/ 25 June 2003

A deadly game of hide-and-seek

The hide-and-seek begins at bedtime when thousands of small figures emerge from grass huts and tramp towards the town of Kitgum in the gloom. It is a cold night to spend on the streets but the children huddle under the stars until dawn.

Out in the bush, unseen, are other children: the seekers armed with AK-47s, clubs and knives.

It is a game played every night in the nearby towns and villages, an area stretching for hundreds of kilometres. If the hiders are found by the child warriors of the Lord’s Resistance Army (LRA), they experience one of three outcomes: they are killed on the spot, marched into the bush and killed, or marched into the bush and forced to become killers themselves.

It sounds like a macabre twist to the tale of the Pied Piper or Lord of the Flies, but this is northern Uganda in the 17th year of a conflict entering a bloodier phase. After a lull the LRA has slipped back into Uganda from southern Sudan to renew a campaign of rebellion against the government and terror against fellow Acholis.

This month eight people were hacked to death and 100 grass-thatched houses set on fire in the village of Alito, according to the Ugandan army. It was the latest in a spate of raids which has left dozens dead and wounded. The day after the raid envoys from members of the UN security council visited Kampala to meet President Yoweri Museveni and discuss ways of ending the conflict.

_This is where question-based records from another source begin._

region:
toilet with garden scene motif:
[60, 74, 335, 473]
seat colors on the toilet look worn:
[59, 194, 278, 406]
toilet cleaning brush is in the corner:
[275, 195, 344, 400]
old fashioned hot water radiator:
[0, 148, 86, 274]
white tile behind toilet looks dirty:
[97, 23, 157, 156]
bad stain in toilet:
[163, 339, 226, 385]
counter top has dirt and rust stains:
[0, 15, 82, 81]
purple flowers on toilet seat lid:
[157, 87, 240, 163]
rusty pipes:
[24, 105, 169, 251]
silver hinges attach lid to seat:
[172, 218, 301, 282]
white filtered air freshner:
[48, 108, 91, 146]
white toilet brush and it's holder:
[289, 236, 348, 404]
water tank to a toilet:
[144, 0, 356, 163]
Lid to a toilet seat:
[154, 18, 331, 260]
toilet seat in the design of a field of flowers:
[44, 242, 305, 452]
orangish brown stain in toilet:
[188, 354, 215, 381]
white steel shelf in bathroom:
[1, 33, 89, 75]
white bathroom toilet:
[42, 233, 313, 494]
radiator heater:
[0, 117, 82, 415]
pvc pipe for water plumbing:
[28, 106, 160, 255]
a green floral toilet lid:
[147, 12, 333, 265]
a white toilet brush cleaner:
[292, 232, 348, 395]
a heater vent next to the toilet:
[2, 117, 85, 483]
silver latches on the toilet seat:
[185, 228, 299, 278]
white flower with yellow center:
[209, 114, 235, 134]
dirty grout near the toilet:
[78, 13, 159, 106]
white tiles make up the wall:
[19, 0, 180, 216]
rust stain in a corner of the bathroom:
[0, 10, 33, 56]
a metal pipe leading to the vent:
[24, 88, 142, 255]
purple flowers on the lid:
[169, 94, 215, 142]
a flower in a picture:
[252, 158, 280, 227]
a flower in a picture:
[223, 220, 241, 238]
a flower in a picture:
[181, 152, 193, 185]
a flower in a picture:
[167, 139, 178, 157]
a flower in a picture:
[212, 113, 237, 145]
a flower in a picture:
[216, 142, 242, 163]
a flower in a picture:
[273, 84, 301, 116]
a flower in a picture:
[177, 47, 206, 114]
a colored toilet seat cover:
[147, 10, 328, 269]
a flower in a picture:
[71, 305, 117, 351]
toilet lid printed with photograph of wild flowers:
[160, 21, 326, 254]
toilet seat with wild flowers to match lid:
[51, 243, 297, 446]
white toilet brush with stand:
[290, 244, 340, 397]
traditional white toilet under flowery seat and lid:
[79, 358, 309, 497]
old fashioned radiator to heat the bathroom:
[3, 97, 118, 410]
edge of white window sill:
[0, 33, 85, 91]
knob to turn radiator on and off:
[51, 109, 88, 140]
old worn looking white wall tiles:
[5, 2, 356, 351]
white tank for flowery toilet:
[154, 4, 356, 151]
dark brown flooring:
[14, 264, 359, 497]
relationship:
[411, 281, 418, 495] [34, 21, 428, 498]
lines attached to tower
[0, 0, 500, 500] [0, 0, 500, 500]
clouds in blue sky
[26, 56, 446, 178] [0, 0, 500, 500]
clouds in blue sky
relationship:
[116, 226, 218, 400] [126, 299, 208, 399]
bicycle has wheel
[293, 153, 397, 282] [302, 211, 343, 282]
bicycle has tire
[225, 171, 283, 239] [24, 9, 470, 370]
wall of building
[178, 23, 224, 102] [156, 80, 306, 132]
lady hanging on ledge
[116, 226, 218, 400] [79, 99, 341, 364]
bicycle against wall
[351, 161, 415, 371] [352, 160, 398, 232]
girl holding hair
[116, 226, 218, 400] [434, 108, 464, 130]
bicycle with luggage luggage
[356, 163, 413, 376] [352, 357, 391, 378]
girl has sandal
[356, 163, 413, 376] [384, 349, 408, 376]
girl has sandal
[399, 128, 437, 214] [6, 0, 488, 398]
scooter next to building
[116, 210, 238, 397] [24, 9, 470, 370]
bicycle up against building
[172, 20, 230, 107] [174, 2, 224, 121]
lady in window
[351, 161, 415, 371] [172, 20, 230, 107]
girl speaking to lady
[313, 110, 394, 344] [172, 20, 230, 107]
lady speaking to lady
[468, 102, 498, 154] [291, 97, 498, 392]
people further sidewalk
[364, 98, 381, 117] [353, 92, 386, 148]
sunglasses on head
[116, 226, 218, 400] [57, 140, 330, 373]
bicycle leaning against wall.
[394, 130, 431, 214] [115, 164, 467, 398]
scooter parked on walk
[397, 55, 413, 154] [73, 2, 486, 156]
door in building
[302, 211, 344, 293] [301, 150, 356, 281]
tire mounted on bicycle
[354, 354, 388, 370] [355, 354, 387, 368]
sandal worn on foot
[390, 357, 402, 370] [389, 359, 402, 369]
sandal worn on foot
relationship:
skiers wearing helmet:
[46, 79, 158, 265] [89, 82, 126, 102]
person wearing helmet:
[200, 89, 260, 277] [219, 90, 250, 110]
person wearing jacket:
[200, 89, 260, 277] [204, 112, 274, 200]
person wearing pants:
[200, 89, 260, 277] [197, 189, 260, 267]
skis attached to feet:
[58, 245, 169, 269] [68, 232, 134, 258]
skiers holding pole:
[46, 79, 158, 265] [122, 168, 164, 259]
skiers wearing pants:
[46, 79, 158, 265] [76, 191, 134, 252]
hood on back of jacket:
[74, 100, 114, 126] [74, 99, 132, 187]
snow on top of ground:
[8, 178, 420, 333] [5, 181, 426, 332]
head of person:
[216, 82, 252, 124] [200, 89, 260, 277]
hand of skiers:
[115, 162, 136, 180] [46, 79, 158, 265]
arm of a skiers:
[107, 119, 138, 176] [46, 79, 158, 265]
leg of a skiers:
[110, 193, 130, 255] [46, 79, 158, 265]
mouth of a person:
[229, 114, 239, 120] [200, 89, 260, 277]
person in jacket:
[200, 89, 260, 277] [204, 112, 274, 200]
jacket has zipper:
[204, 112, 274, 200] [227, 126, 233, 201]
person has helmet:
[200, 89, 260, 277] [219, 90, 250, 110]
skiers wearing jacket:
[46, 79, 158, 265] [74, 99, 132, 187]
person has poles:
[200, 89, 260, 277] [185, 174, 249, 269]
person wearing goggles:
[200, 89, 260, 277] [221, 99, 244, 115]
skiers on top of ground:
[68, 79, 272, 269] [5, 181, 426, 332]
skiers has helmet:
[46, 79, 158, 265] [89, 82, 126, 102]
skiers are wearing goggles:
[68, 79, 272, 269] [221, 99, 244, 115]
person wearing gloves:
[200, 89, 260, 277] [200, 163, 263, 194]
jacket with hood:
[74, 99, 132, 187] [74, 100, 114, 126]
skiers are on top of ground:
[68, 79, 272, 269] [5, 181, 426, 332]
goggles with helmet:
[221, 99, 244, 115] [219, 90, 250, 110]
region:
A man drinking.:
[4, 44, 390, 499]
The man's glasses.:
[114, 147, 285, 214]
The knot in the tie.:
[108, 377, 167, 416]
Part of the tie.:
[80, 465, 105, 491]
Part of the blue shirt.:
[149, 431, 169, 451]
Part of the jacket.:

In Kitgum few are hopeful of a breakthrough. Simon Addison of Oxfam’s humanitarian programme in northern Uganda says more than 800 000 people have been displaced, moving mostly to camps without adequate food and shelter. Clinics and schools are collapsing.

Oxfam supplies blankets, food and medical care but it is not enough. ”The people are caught in a situation where they are totally impotent,” Addison says. ”They are not in a position to take up arms or to make the peace process work.”

Parents are helpless because this is a conflict waged largely by and against their own children, with sons and daughters as young as seven the victims as well the perpetrators of atrocities.

The Ugandan army has herded communities of farmers into supposedly protected camps and towns. The few who have risked staying in their villages send their children into town at dusk to avoid abduction by the LRA. Known as ”night dwellers”, they trudge in silence along dirt roads. The lucky ones carry blankets, food and pots and cluster in the grounds of churches, hospitals and schools.

The night the Guardian visits there are more than 1 000 bedding down outside the locked doors of Kitgum’s general hospital. In the dark it is easy to tread on a sleeping body but nobody complains. Since the Ugandan army crossed into Sudan and pushed the rebels back into Uganda last year this has become routine, with night dwellers multiplying in recent weeks as abductions increase.

The LRA is led by Joseph Kony, an elusive mystic, thought to be in his 40s, who wants to rule Uganda according to the 10 commandments. His child fighters are directed by adult commanders who were themselves once child warriors.

Atrocities

Kitgum’s Concerned Parents’ Association, which rehabilitates ex-combatants, estimates that 14 000 children have been abducted, with 8 000 escaped or dead, leaving 6 000 still in the LRA.

On the walls of the association’s office are escapees’ drawings. Among them is one of a woman suspended by her right ankle from a tree while a figure beats her with a cane and another lights a fire beneath her head.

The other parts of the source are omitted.